Read the entire article here.
Pacific Investment Management Co.'s Bill Gross said structural headwinds will dominate the econom
25 Oct 2012 - Gross says Structural Headwinds to Dominate after Election
Pacific Investment Management Co.'s Bill Gross said structural headwinds will dominate the economic debate no matter who wins the U.S. presidential election.
"The structural headwinds in terms of economic growth, the budget deficit, the fiscal cliff" will dominate political discourse, Gross, who runs the world's biggest bond fund, said in an interview on Bloomberg Television's "In the Loop" with Betty Liu. "It means lower growth. The structural issues are really related to an excessive amount of debt, an excessive amount of leverage that's been built up over 10 or 20 years."

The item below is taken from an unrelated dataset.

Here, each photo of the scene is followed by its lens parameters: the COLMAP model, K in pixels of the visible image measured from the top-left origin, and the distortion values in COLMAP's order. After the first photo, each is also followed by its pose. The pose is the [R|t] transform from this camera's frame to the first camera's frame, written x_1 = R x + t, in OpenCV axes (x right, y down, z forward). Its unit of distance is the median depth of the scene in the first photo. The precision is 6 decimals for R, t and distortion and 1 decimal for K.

Markets suggest that a victory by Mitt Romney will be better for equities because taxes on dividends and capital gains won't be going up as much as under a second Barack Obama administration, Gross said. Marketable U.S. government debt has grown to $10.75 trillion from $4.3 trillion in 2006.

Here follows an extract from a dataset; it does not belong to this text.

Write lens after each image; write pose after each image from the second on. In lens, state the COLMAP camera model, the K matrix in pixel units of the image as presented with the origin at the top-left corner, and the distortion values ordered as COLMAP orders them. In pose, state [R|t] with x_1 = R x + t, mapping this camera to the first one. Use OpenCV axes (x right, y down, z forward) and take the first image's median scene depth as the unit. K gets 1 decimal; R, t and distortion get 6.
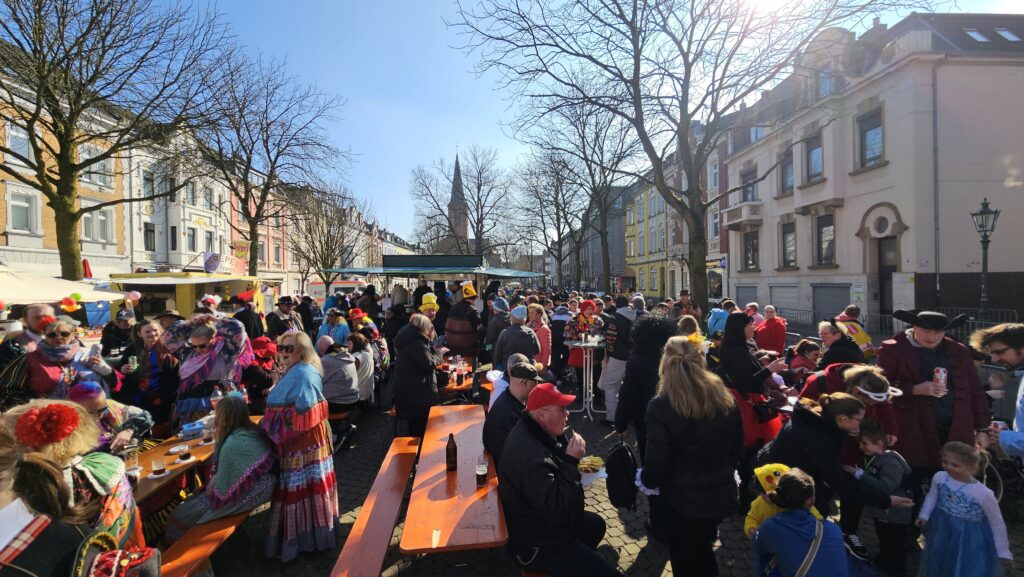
lens RADIAL K [[418.5, 0, 515.2], [0, 418.5, 287.3], [0, 0, 1]] dist [-0.000494, 0.000209]
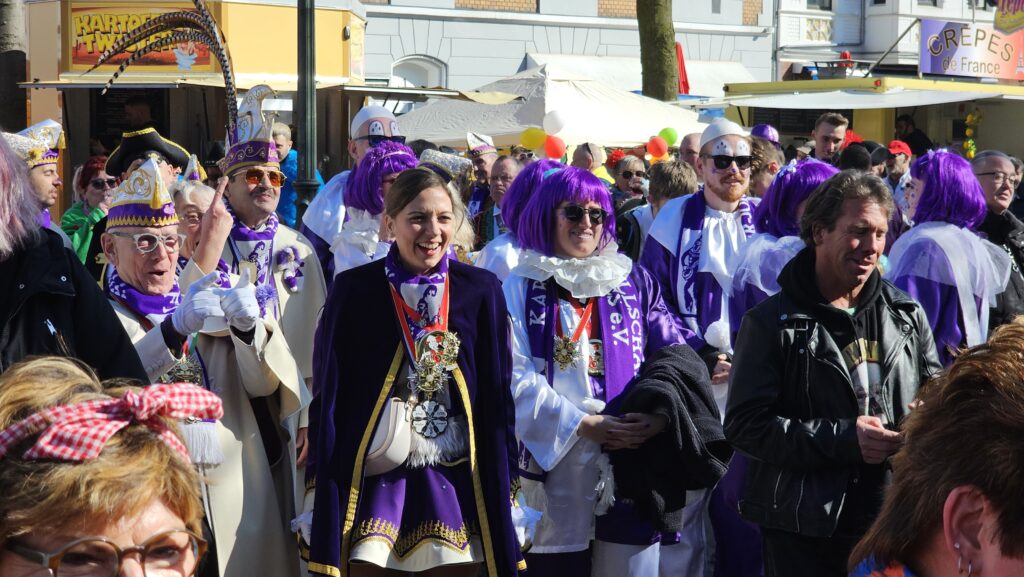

Stocks will likely gain about 4 percent to 5 percent annually going forward, while bonds may return about 2 percent to 3 percent, he said. The Standard & Poor's 500 Index of stocks has appreciated 15 percent this year. Treasuries have risen 1.66 percent during that span, according to Bank of America Merrill Lynch index data.
Fund Holdings
Gross reduced his holdings of Treasuries for a third consecutive month in September to the lowest level since last October on concern record U.S. debt will lead to inflation.

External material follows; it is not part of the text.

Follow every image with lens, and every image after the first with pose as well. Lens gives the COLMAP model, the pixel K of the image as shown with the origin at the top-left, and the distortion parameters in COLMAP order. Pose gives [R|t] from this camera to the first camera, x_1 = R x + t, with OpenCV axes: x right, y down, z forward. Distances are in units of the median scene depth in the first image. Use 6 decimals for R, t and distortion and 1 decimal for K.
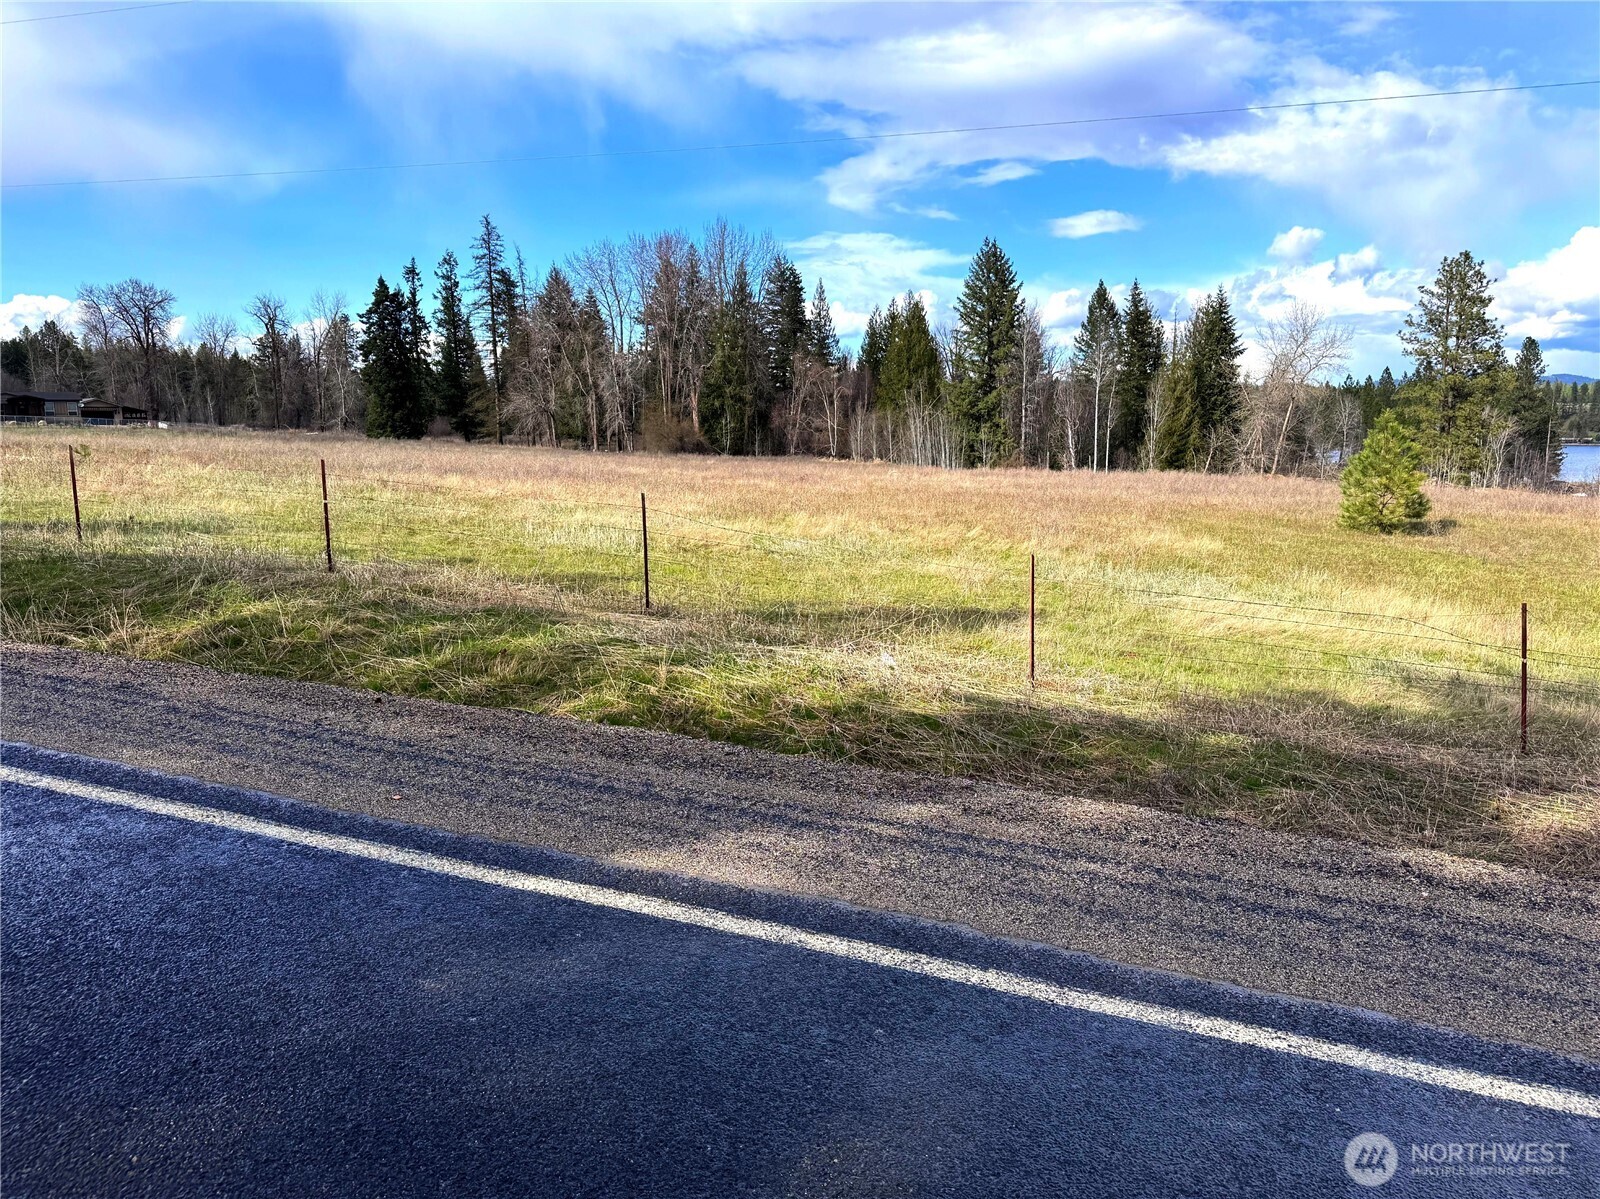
lens RADIAL K [[1122.8, 0, 804.7], [0, 1122.8, 599.6], [0, 0, 1]] dist [0.066732, -0.002835]
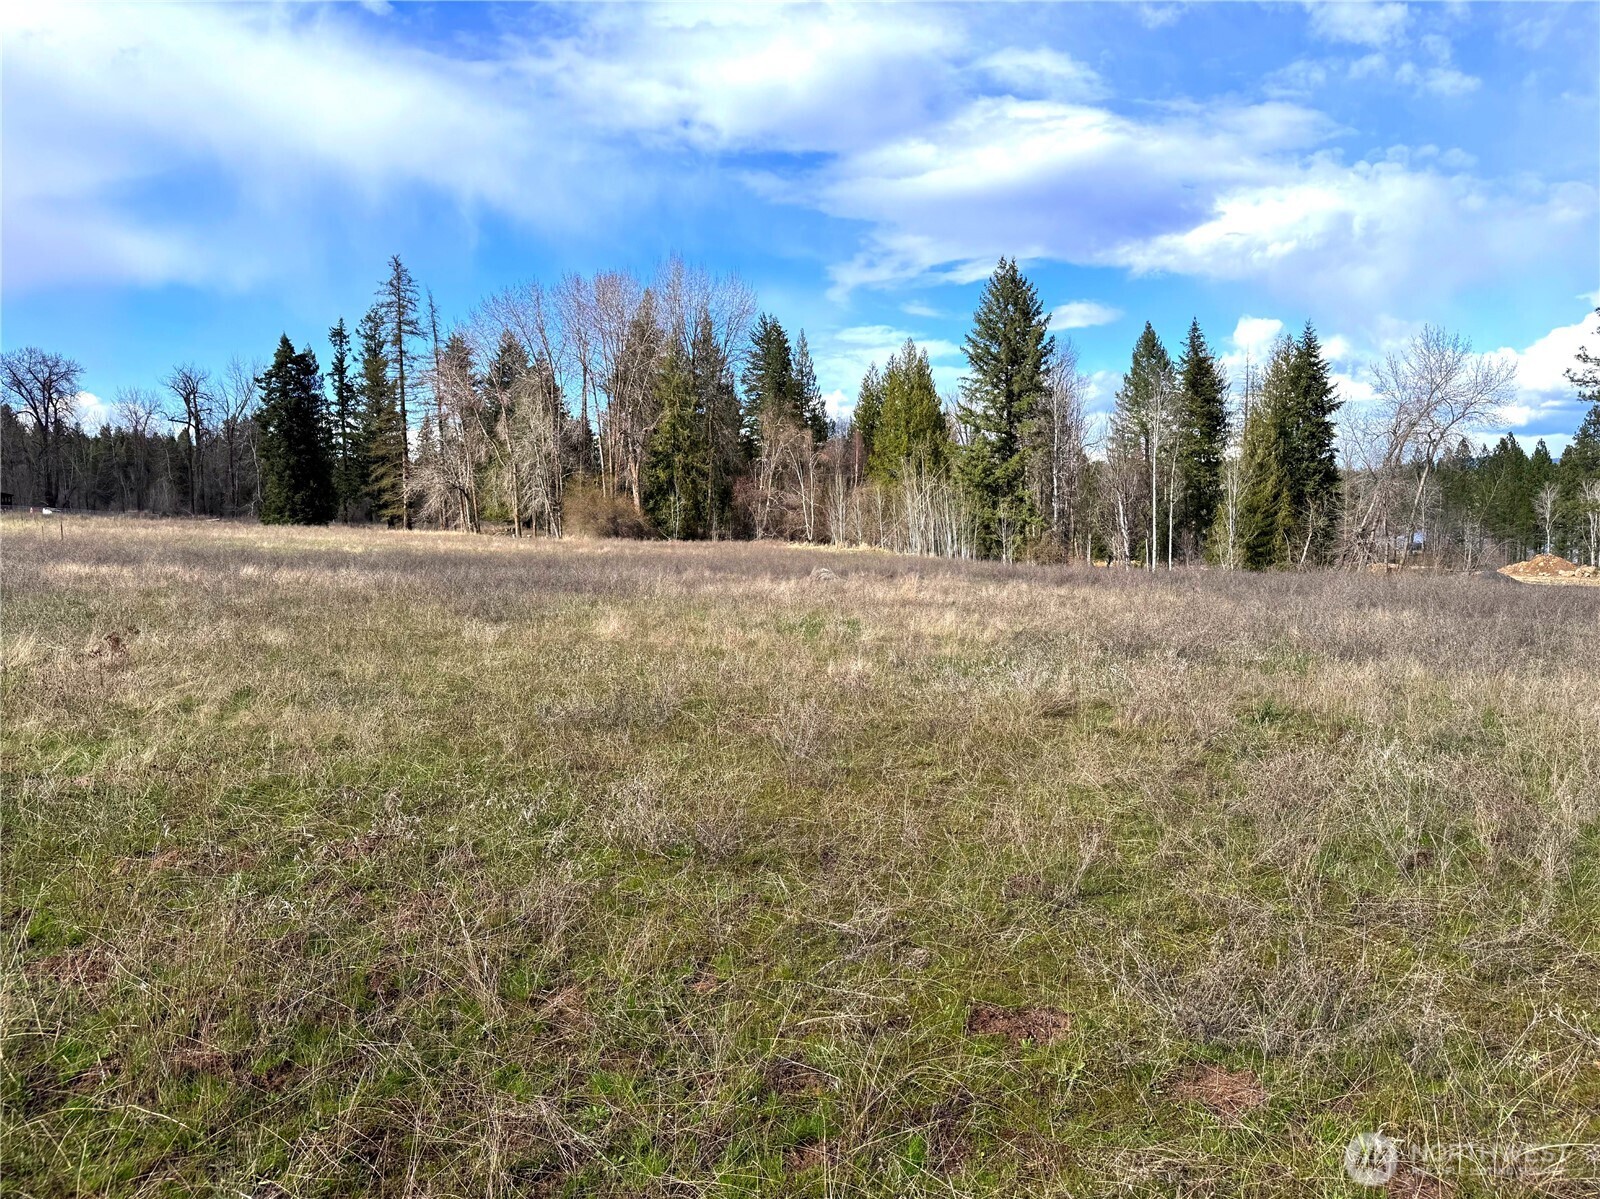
lens RADIAL K [[1122.8, 0, 798.2], [0, 1122.8, 594.9], [0, 0, 1]] dist [0.066732, -0.002835]
pose [[0.999644, -0.003526, -0.026429, 0.036316], [0.001365, 0.996684, -0.081354, -0.026160], [0.026628, 0.081289, 0.996335, 0.218497]]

The proportion of U.S. government and Treasury debt in the $278 billion Total Return Fund (PTTRX) dropped to 20 percent of assets from 21 percent in August, according to latest available data on the Newport Beach, California-based company's website. Mortgages remained his largest holding at 49 percent.
The fund gained 12 percent over the past year, beating 96 percent of rival funds, according to data compiled by Bloomberg. It has returned 8.5 percent over five years, topping 96 percent of comparable funds.
Republican nominee Romney has said he disagrees with the Federal Reserve's unprecedented measures to stimulate the economy and would replace Chairmen Ben S. Bernanke. Suggestions that Republicans would pursue "tight money" policies is likely little more than political rhetoric, Gross said.
"Republican have never really been a tight-money party," he said. "To think that Republicans would be favoring tight money, I think is an election-year type of proposition."
Quantitative Easing
Democrat President Jimmy Carter appointed Paul Volcker, known for taming inflation in the 1980s, as Fed chairman, while Republican President Richard Nixon abandoned the gold standard in the 1970s, Gross noted. Bernanke was appointed by Republican President George W. Bush.
The Fed has sought to drive down unemployment by keeping its target rate for overnight loans between banks between zero and 0.25 percent since December 2008 and purchasing $2.3 trillion of securities in two rounds of a monetary policy known as quantitative easing.
Frustrated by the slow pace of the recovery, the central bank announced Sept. 13 that it would likely keep rates at a record low and also said it would inject more money into the economy by purchasing $40 billion of mortgage bonds per month in a third round of QE.
The U.S. economy is likely to grow about 1.5 percent, according to Pimco Chief Executive Officer Mohamed El-Erian. Gross domestic product is forecast to expand 2.1 percent this year and 2 percent in 2013, according to the median estimate of economists surveyed by Bloomberg.
"There is an extreme difference between valuations that are up here, and fundamentals that are down here," El-Erian, also the co-chief investment officer at Pimco, said on Bloomberg Television's "Street Smart" with Trish Regan. "The equity market has priced in not just an active Fed, but also an effective Fed, and we're getting a question mark as to whether effectiveness is as high as we'd like it to be."